膝が大きく開くほど内転筋がストレッチを引き継ぎます。膝の位置をやや狭め、かかとを体から少し遠ざけると、感覚が縫工筋のある股関節の前内側へ移ります。

### 仰向け縫工筋ストレッチは毎日行っても大丈夫ですか？

はい。このポジションでの優しい股関節の静的ストレッチは、長時間座る人や定期的にランニングをする人には、毎日行っても基本的に問題ありません。組織は無理な強引なアプローチではなく、継続的でリラックスした刺激に応えるため、強度は軽めに保ってください。

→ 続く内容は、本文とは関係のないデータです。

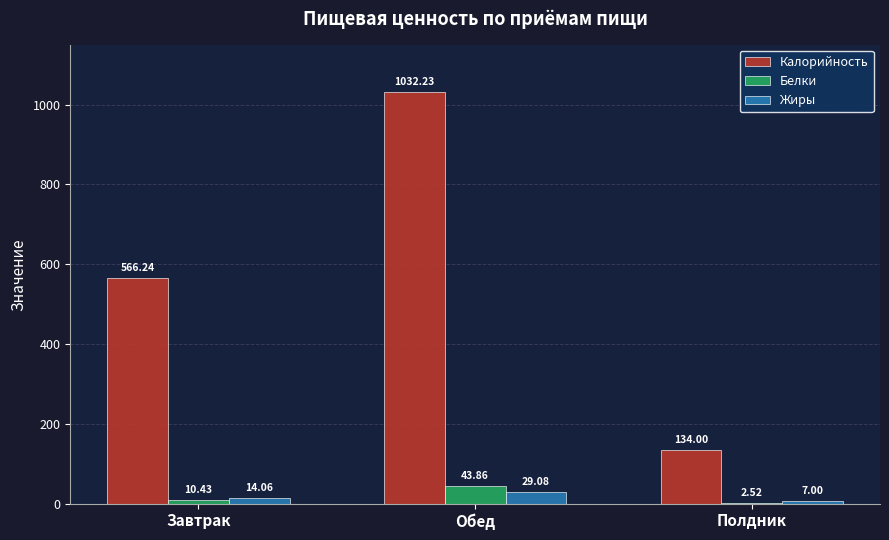

Which label corresponds to the largest value in the chart?

Обед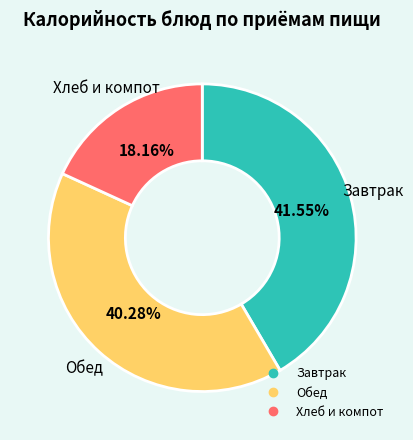

Is there a majority slice in this chart?

No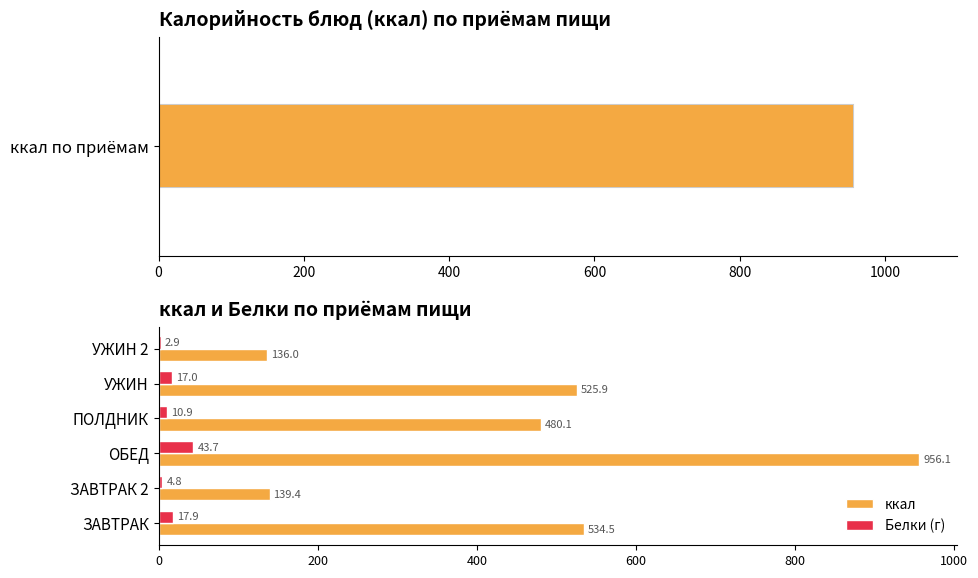

The Белки (г) series shows 3.8 at 1000. True or false?

False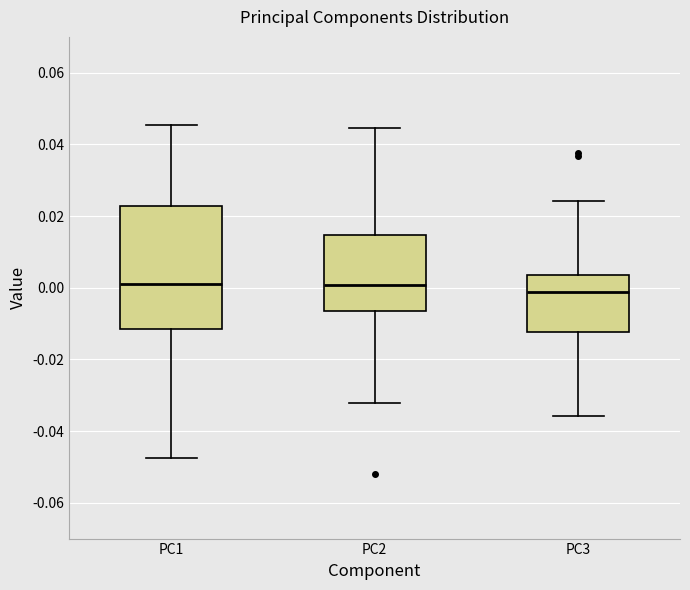

Where is the lower edge of the box for PC1 on the y-axis? The values are not printed on the chart, so give them approximately, as read against the axis.

-0.012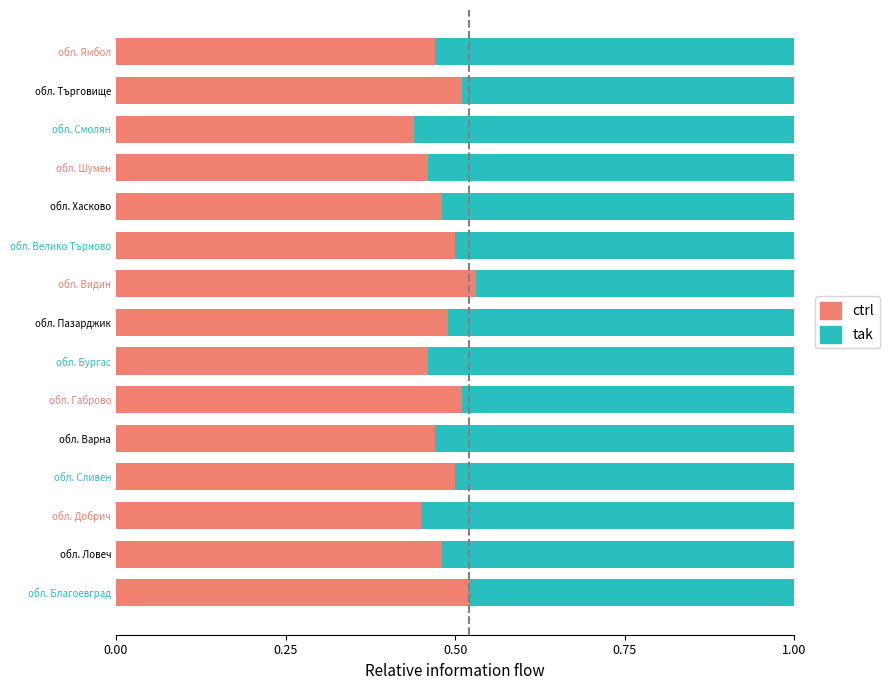

At which label is ctrl closest to 0?

обл. Смолян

### 膝が床に届かない場合はどうすればいいですか？

それは完全に正常なことで、フォームが悪いサインではありません。外ももの下に丸めたタオルや低めのクッションを当てて脚を完全にリラックスさせ、膝を押し下げるのではなく、数週間かけて可動域が向上するのを待ちましょう。

### 仰向け縫工筋ストレッチを行うベストなタイミングはいつですか？

レッグトレーニング、ランニング、サイクリングの後や、筋肉が温まっている夜のモビリティルーティンの一部として最適です。重い下半身のリフティングの直前の長い静的ホールドは避けてください。